Recorder and Times / Steve Pettibone / 06 August 2011
You might say its mandate is all for food and food for all.
The Food For All Network is a collective organization made up of various food banks, community members and health-care workers from the Country Roads Community Health Centre in Portland. Its goal is to address an issue that has become increasingly prevalent in small, rural communities in Leeds, Grenville and Lanark counties over the past several years – food security.
Best defined as a lack of access to affordable, safe and healthy foods, food security has become a widely publicized issue all over the province, and locally as well, due to campaigns such as last fall’s Do the Math Eat the Math Challenge.
“Our main concern is making sure members of the community have access to nutritious food,” network member Kate Earl, a registered dietician who works at Country Roads, told The Recorder and Times on Friday.

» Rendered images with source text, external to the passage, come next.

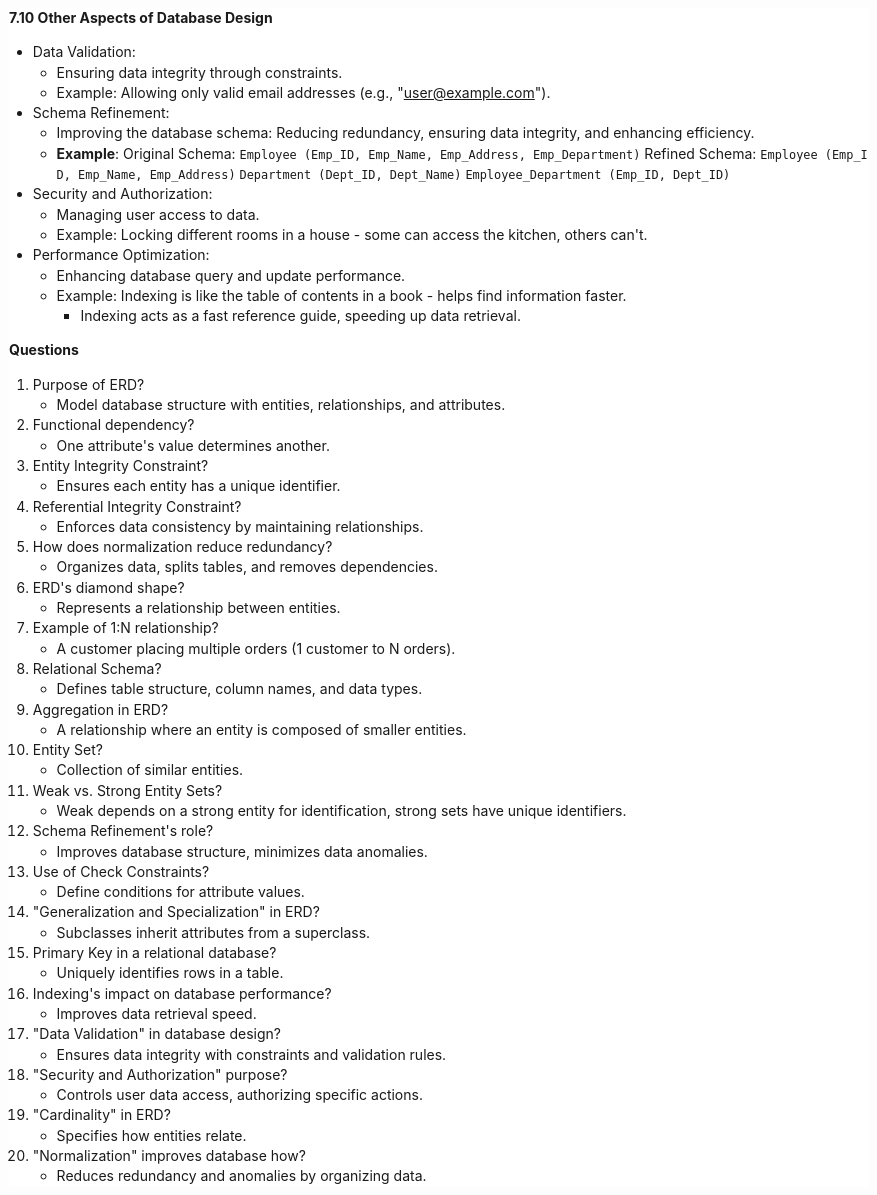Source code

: **7.10 Other Aspects of Database Design**
- Data Validation:
  - Ensuring data integrity through constraints.
  - Example: Allowing only valid email addresses (e.g., "user@example.com").
- Schema Refinement:
  - Improving the database schema: Reducing redundancy, ensuring data integrity, and enhancing efficiency.
  - **Example**:
    Original Schema:
    `Employee (Emp_ID, Emp_Name, Emp_Address, Emp_Department)`
    Refined Schema:
    `Employee (Emp_ID, Emp_Name, Emp_Address)`
    `Department (Dept_ID, Dept_Name)`
    `Employee_Department (Emp_ID, Dept_ID)`
- Security and Authorization:
  - Managing user access to data.
  - Example: Locking different rooms in a house - some can access the kitchen, others can't.
- Performance Optimization:
  - Enhancing database query and update performance.
  - Example: Indexing is like the table of contents in a book - helps find information faster.
    - Indexing acts as a fast reference guide, speeding up data retrieval.

**Questions**
1. Purpose of ERD?
   - Model database structure with entities, relationships, and attributes.
2. Functional dependency?
   - One attribute's value determines another.
3. Entity Integrity Constraint?
   - Ensures each entity has a unique identifier.
4. Referential Integrity Constraint?
   - Enforces data consistency by maintaining relationships.
5. How does normalization reduce redundancy?
   - Organizes data, splits tables, and removes dependencies.
6. ERD's diamond shape?
   - Represents a relationship between entities.
7. Example of 1:N relationship?
   - A customer placing multiple orders (1 customer to N orders).
8. Relational Schema?
   - Defines table structure, column names, and data types.
9. Aggregation in ERD?
   - A relationship where an entity is composed of smaller entities.
10. Entity Set?
    - Collection of similar entities.
11. Weak vs. Strong Entity Sets?
    - Weak depends on a strong entity for identification, strong sets have unique identifiers.
12. Schema Refinement's role?
    - Improves database structure, minimizes data anomalies.
13. Use of Check Constraints?
    - Define conditions for attribute values.
14. "Generalization and Specialization" in ERD?
    - Subclasses inherit attributes from a superclass.
15. Primary Key in a relational database?
    - Uniquely identifies rows in a table.
16. Indexing's impact on database performance?
    - Improves data retrieval speed.
17. "Data Validation" in database design?
    - Ensures data integrity with constraints and validation rules.
18. "Security and Authorization" purpose?
    - Controls user data access, authorizing specific actions.
19. "Cardinality" in ERD?
    - Specifies how entities relate.
20. "Normalization" improves database how?
    - Reduces redundancy and anomalies by organizing data.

Earl said the organization has set up numerous programs and partnerships with food banks in Westport, Portland, Athens, Seeleys Bay, Delta and Elgin.
Food security has become a large issue in these communities for a variety of reasons, Earl said. The high cost of gasoline and inflated small-town grocery prices make healthy eating a challenge for many residents in these communities, she said.
As a tie-in to its relationship with the food banks, Earl said the network this year established a community garden at the Country Roads site, where lettuce, tomatoes, beans and a host of other fresh vegetables are being grown. This initiative has helped staff at the centre provide access to these foods to clients in need.